検討や準備期間を含めて2年の歳月を費やしたこのプロジェクトは、決して平坦な道のりではなかっただけに、新システムに切り替わった節目には大きな達成感を感じました。 とはいえ、今も対応中の課題が残っているので、まだまだ気を引き締めて臨んでいきたいです。 「MOTAS 6」は日本全国のたくさんの人々に利用される公共システムなので、家族や友人との会話で車検の話が出た時などに誇らしい気持ちになります。 自分の仕事が間接的に大切な人たちを支えていると実感すると、とてもうれしいものです。

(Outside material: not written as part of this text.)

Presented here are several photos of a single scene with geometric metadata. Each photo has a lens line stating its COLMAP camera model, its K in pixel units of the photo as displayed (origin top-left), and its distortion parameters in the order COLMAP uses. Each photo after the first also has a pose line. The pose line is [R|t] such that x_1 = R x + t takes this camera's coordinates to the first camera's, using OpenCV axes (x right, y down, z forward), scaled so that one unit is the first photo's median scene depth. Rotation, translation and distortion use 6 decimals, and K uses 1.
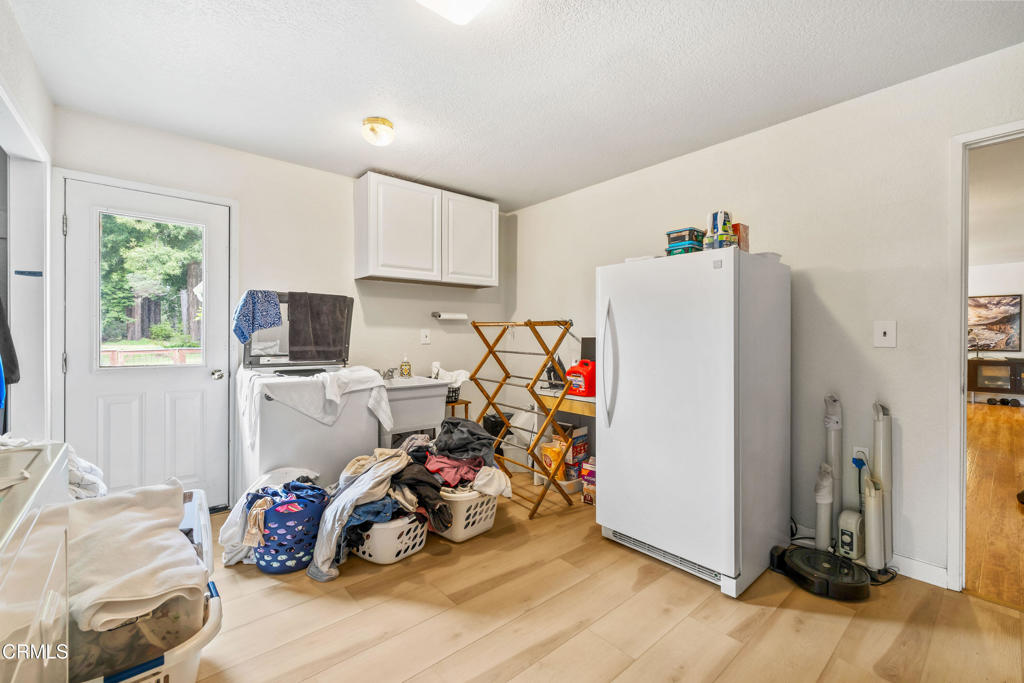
lens RADIAL K [[430.4, 0, 510.9], [0, 430.4, 337.3], [0, 0, 1]] dist [-0.000272, 0.000042]
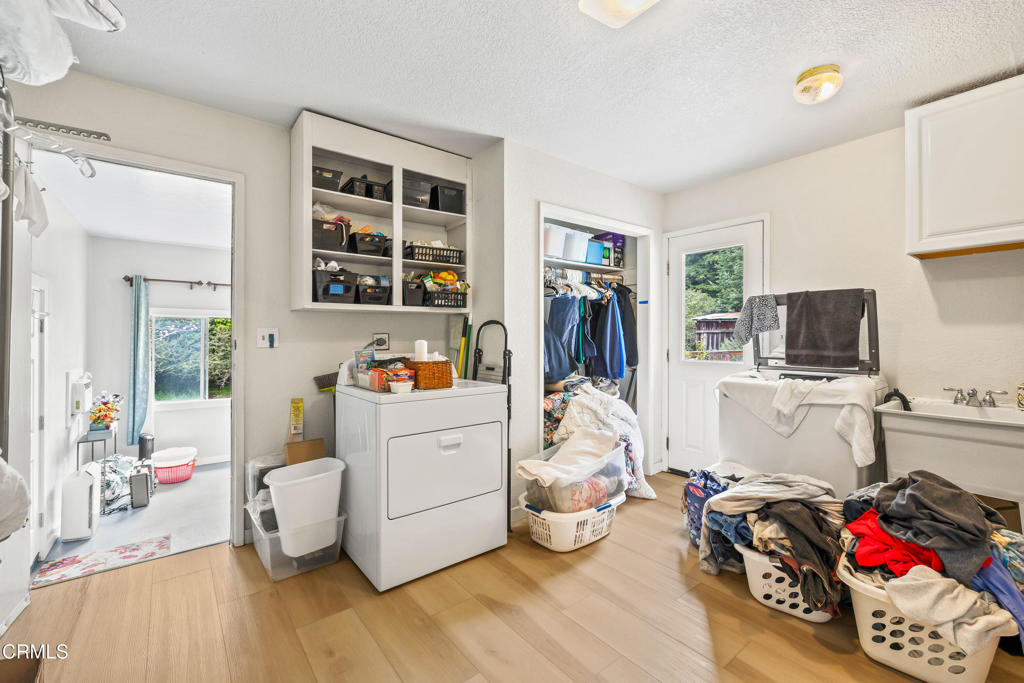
lens RADIAL K [[430.4, 0, 510.7], [0, 430.4, 338.9], [0, 0, 1]] dist [-0.000272, 0.000042]
pose [[-0.045545, -0.001219, -0.998962, 0.494821], [-0.000679, 0.999999, -0.001189, -0.001025], [0.998962, 0.000624, -0.045545, 0.439573]]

「MOTAS 6」は車検証を紙からICチップへと変えて電子化したことが世間から注目を集め、ニュースなどでもよく報じられていました。 新システムに切り替わったタイミングにはSNSでも話題になっていて、本当にたくさんの人が注目しているのだと実感しました。 自分自身が関わったプロジェクトが、こうして世の中の多くの人にとって身近な公共サービスをつくっていると感じると、やはりやりがいが大きいです。 車検証が電子化されたことで、今後はほかの公的システムとの連携も予想されます。 さらに便利になっていくことが今から楽しみです。
Question 04
このプロジェクトを通してどのように成長しましたか?
これまで経験したプロジェクトのなかでも今回は上流工程を担いました。 機器に関することだけでなく、ソフトウェアやアプリ、OSの知識も求められたため、新たに学ぶことが多く非常に良い機会となりました。 上流工程を知ったことで、CS側が担う業務の質向上や効率化にも貢献できるはずです。 また、これまでに経験がないほど大規模な案件だったので、プロジェクトマネージャーとしてもより広い視野が養われたと感じます。 今後は軽自動車システムの更改を予定していますが、今回の経験を活かして成功を目指します。

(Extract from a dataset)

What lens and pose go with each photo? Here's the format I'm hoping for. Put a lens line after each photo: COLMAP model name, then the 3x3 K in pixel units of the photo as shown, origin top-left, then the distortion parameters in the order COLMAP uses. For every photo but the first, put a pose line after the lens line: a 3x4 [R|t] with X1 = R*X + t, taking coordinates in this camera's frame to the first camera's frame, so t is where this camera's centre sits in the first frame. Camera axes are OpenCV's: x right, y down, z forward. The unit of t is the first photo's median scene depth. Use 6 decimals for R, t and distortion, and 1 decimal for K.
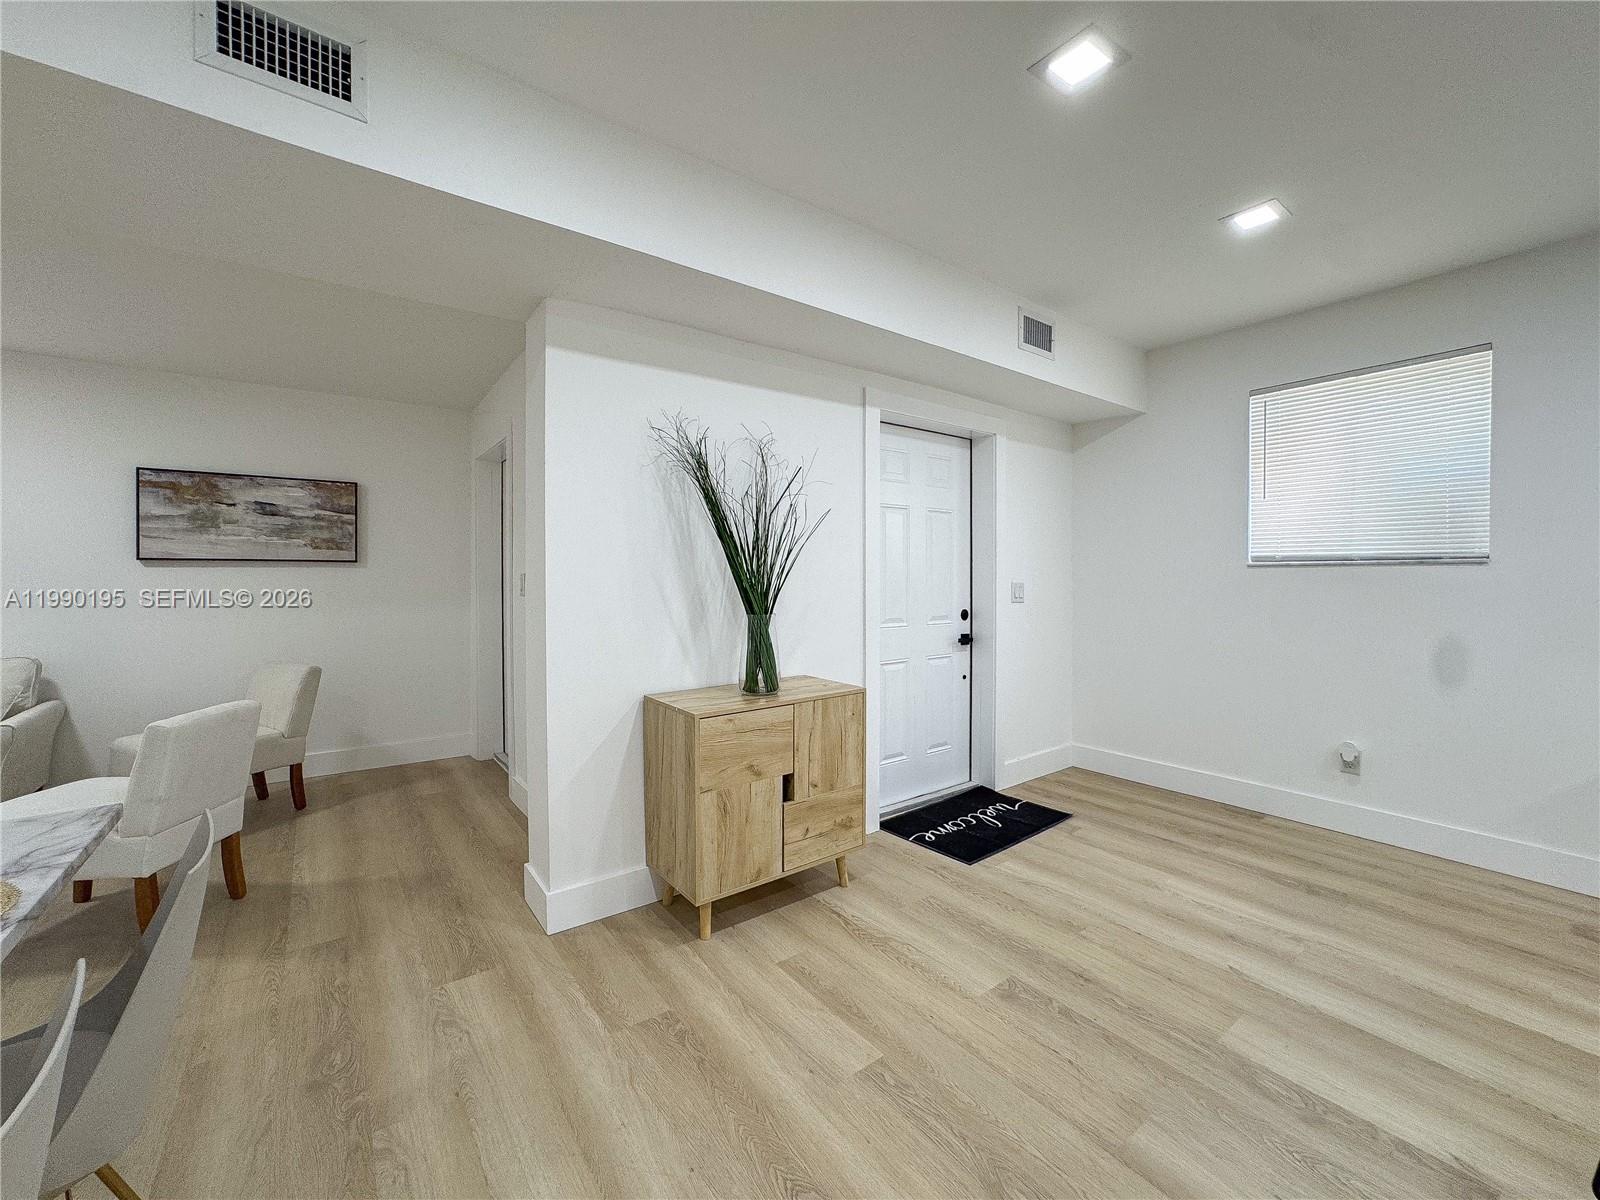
lens RADIAL K [[669.8, 0, 800.1], [0, 669.8, 582.5], [0, 0, 1]] dist [-0.036906, 0.017452]
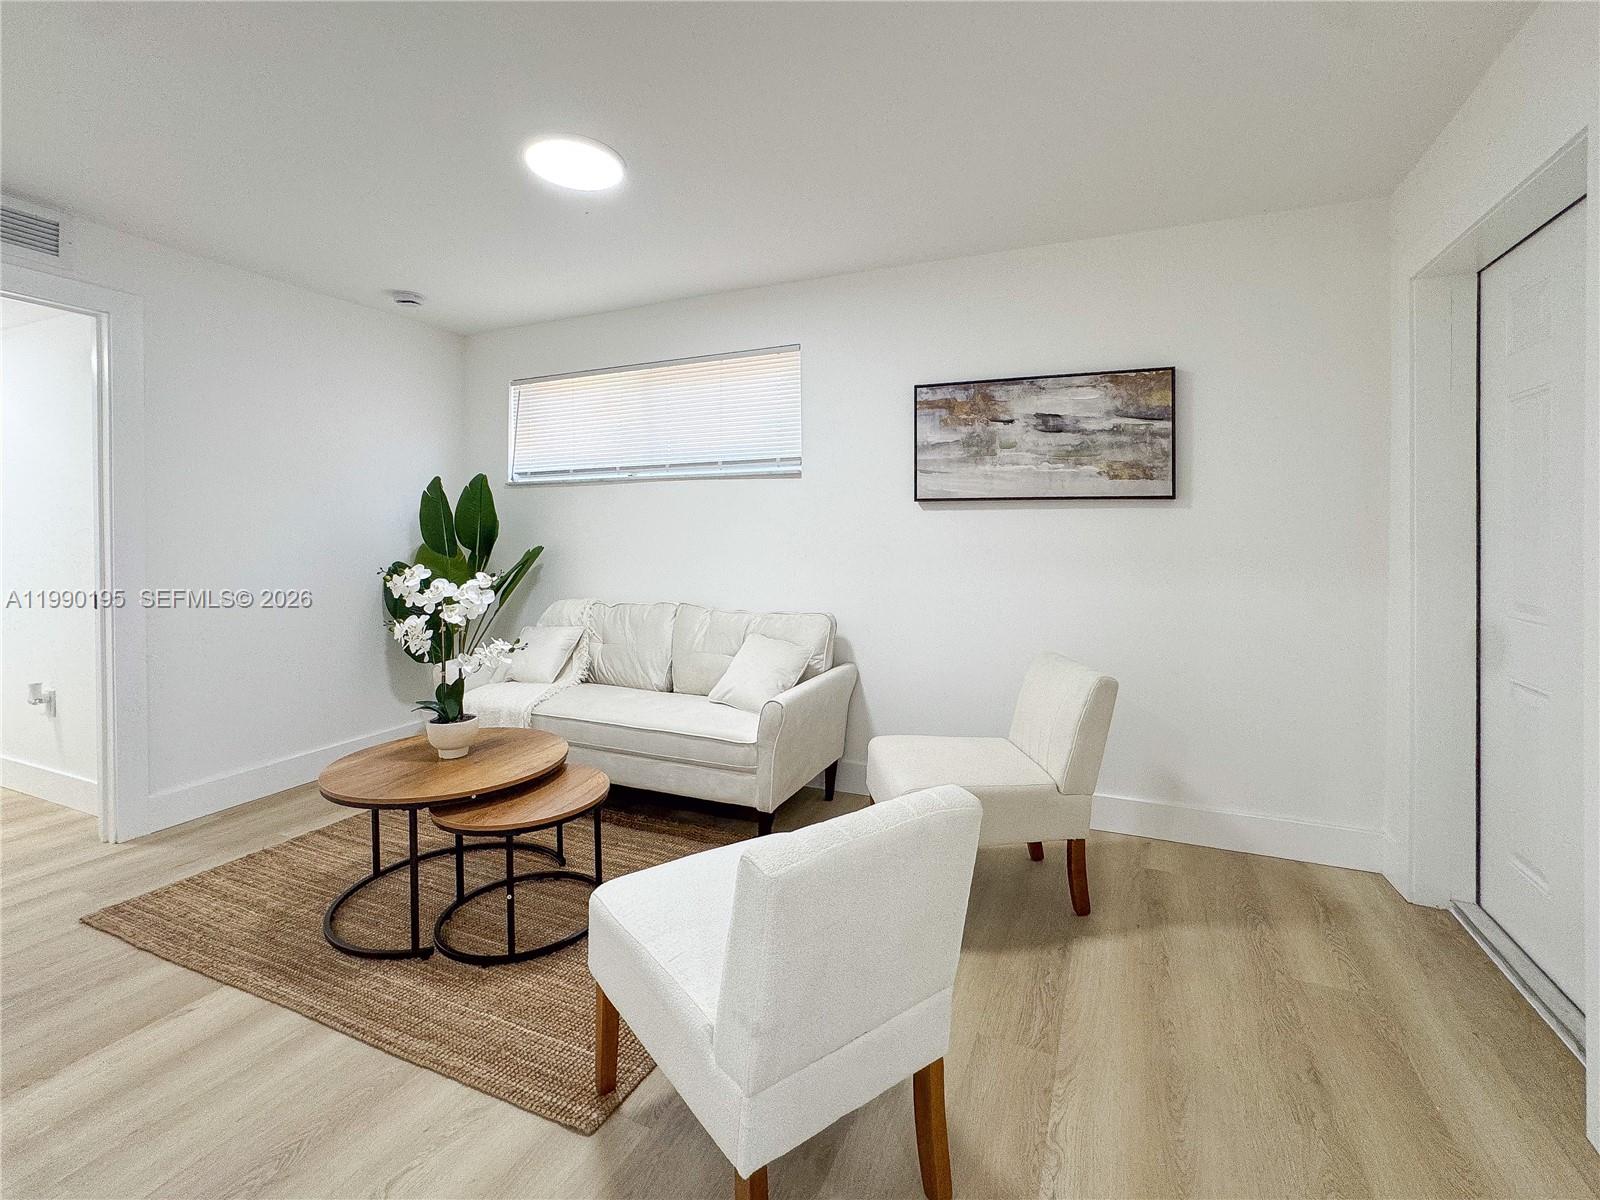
lens RADIAL K [[691.4, 0, 803.5], [0, 691.4, 522.4], [0, 0, 1]] dist [-0.036737, 0.017821]
pose [[0.475960, -0.003220, -0.879461, -0.320399], [-0.006628, 0.999952, -0.007248, -0.001701], [0.879442, 0.009279, 0.475915, 0.459847]]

プロジェクトを通じて、改めてチームワークの重要性を実感しました。 私たちCSチームにはM.Yさんを含めて4名のメンバーがいましたが、その全員が十分に力を発揮したからこそゴールに辿り着けたと感じます。 私はリーダーとしてメンバーに指示を伝えたり、一人ひとりの状況を把握するといったマネジメント面でも成長できたように思います。 「MOTAS 6」はさまざまなシステムやデータと連携することで、新たなサービスを生み出せる可能性を持っています。 ぜひ新しいことにチャレンジして、デジタル社会を実現させていきたいです。
チームは少人数で構成されていたので、一人ひとりの担う役割が大きかったと感じます。 必然的に多くの業務に対応する必要があり、優先順位をつけて漏れなく進めるタスク管理能力が磨かれました。 今後は「MOTAS 6」の安定稼働とエンドユーザーの業務負担の軽減を目指していきます。 それと同時に、CSとしても効率的で確実な仕事を目指すために、より良い方法を模索する必要があると感じています。 全国におよそ200の拠点を構えるCSでは拠点ごとの差異が生まれやすいため、共通化が大きな課題。 今後もプロジェクトメンバーとともに励んでいきたいです。

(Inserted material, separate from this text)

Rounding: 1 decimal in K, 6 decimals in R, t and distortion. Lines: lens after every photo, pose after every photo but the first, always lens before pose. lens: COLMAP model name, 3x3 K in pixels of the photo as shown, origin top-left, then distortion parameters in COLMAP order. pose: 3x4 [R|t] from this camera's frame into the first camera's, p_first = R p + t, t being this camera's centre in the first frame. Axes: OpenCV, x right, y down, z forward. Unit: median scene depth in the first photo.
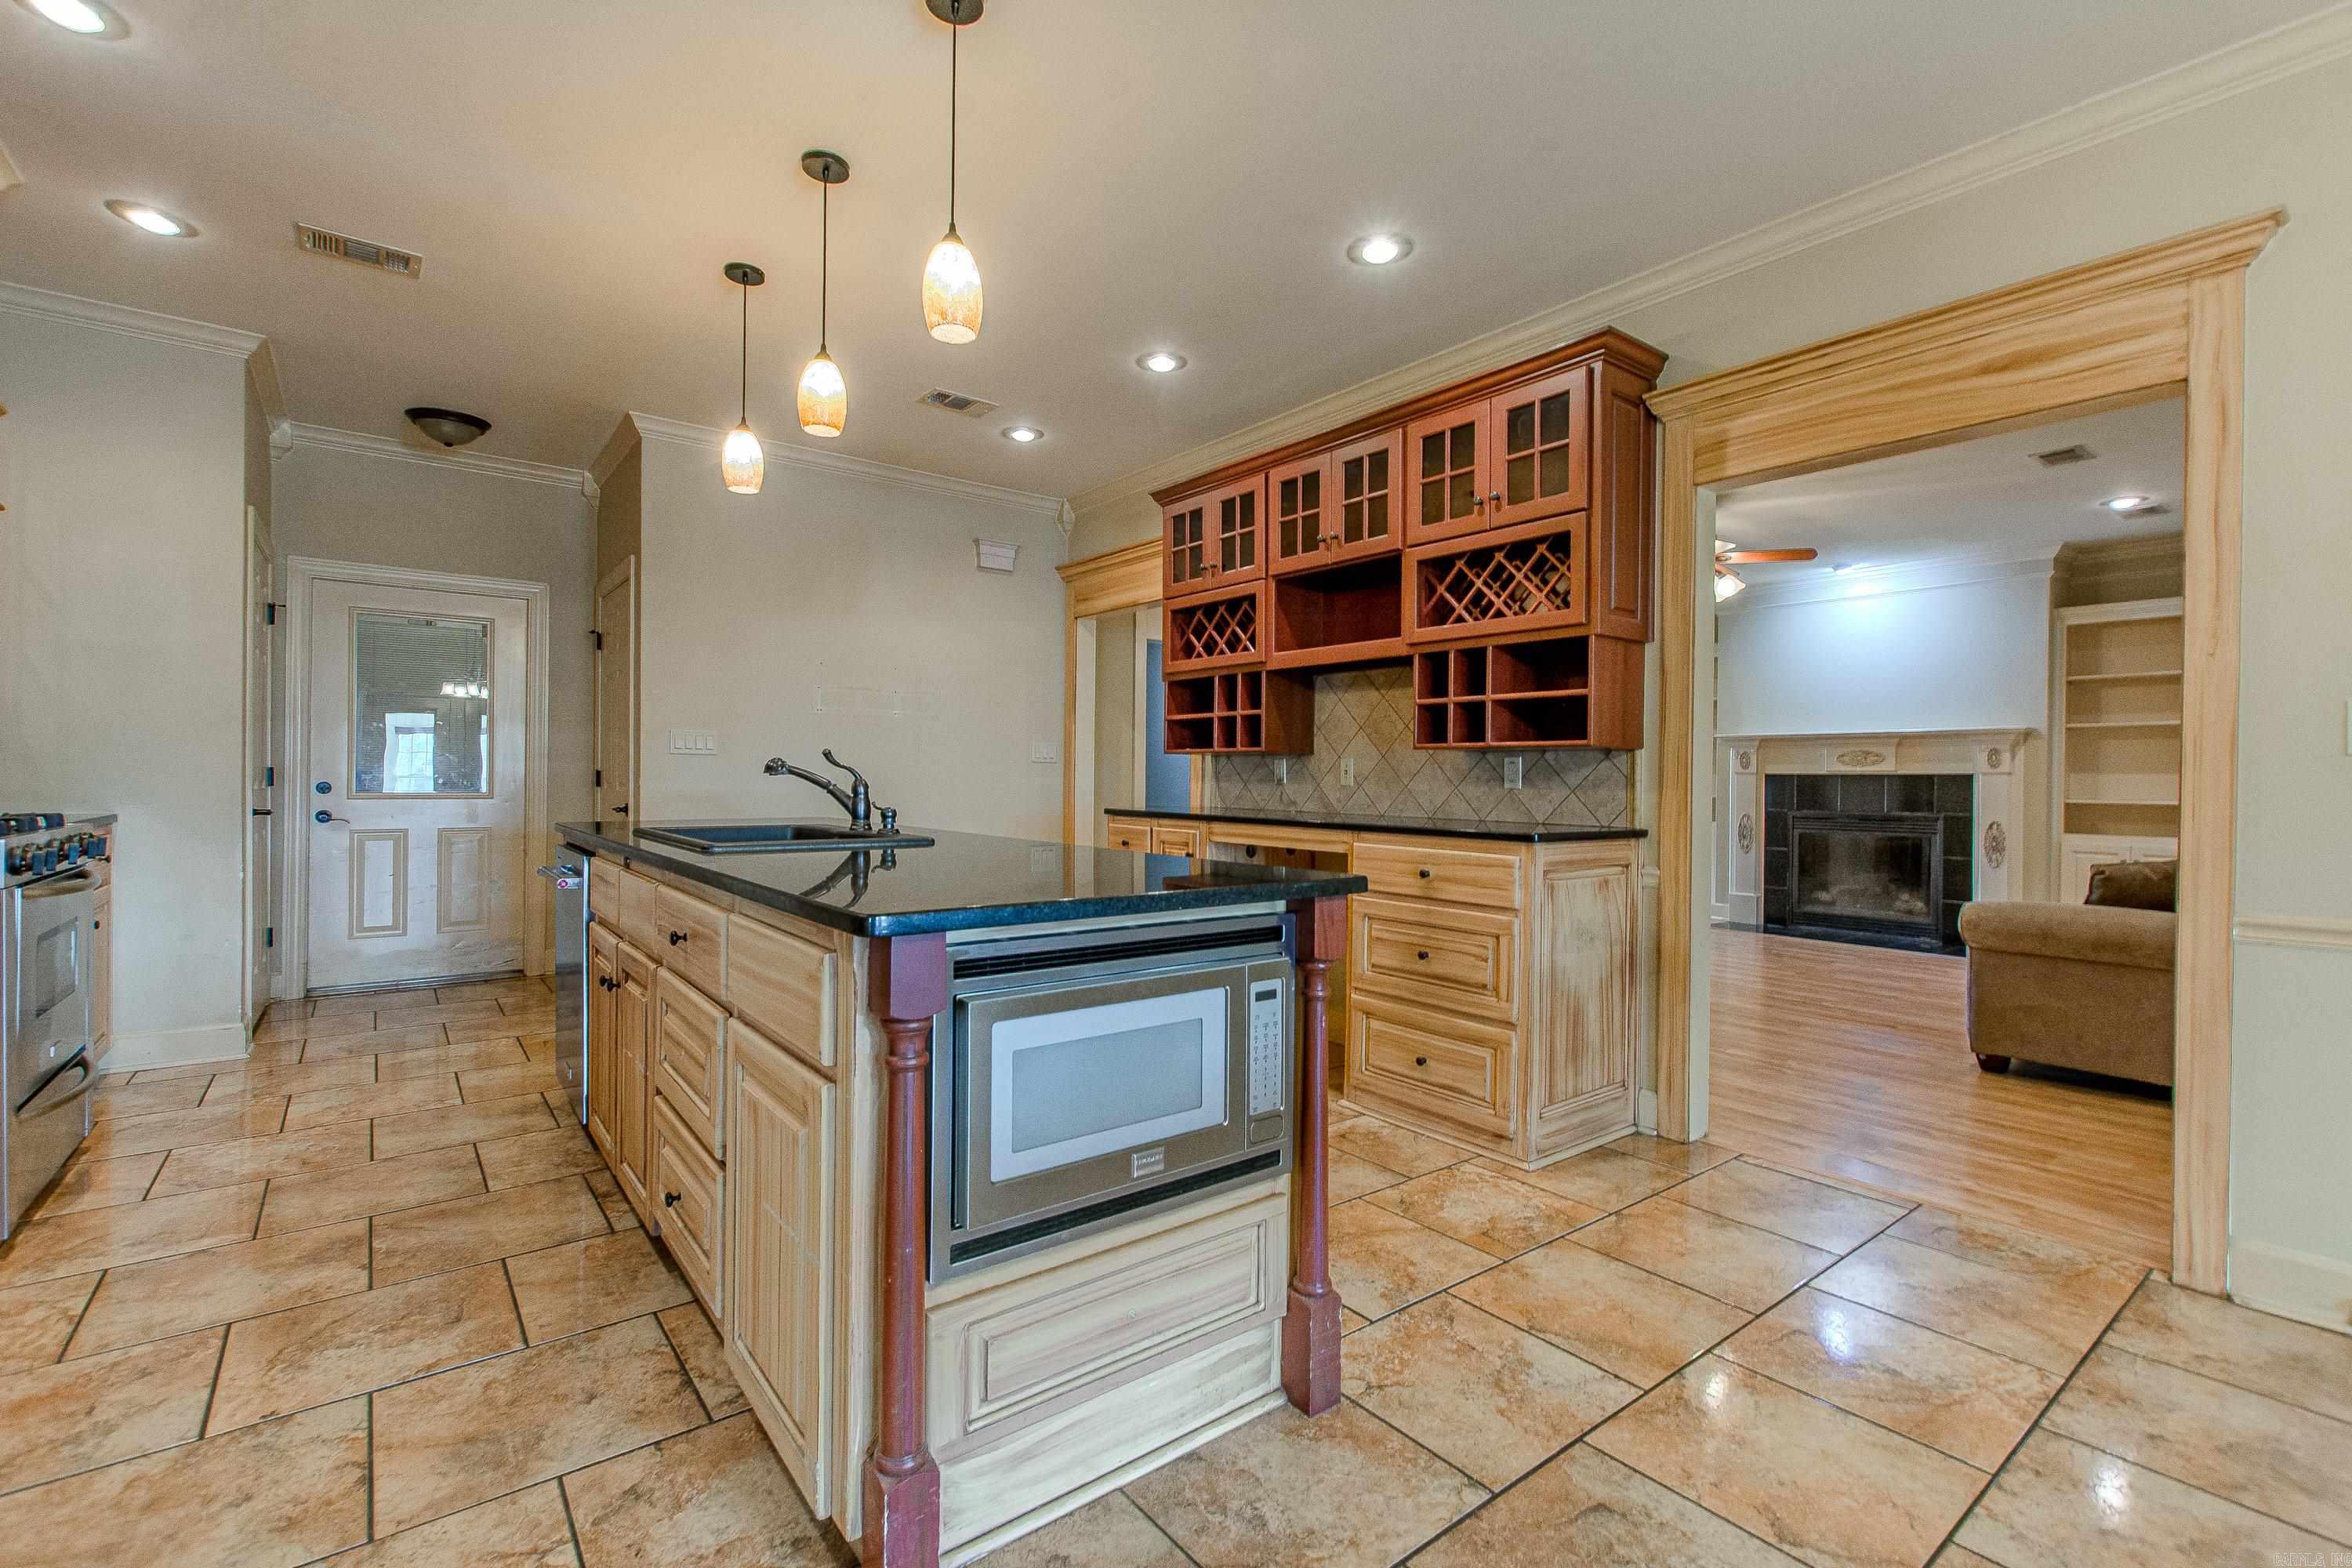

私にとっては初めての大規模プロジェクト。 お客様である国交省をはじめ、NTTデータ、メーカー、そして全国の支社・営業所など、多くの方と連携する良い経験ができました。 国交省の方と直接やりとりする場面もあり、エンドユーザー視点の大切さを学びました。 「MOTAS 6」は現在、運用・保守のフェーズに入っています。 機器の利用頻度が非常に高いシステムなので、保守作業がとても重要。 例えば、通常のプロジェクトでは機器の定期点検は年に1回程度ですが、「MOTAS」では年に4回もの点検を実施します。 今後もこの重要な使命を全うしたいです。
記載された写真および原稿は取材当時のものです。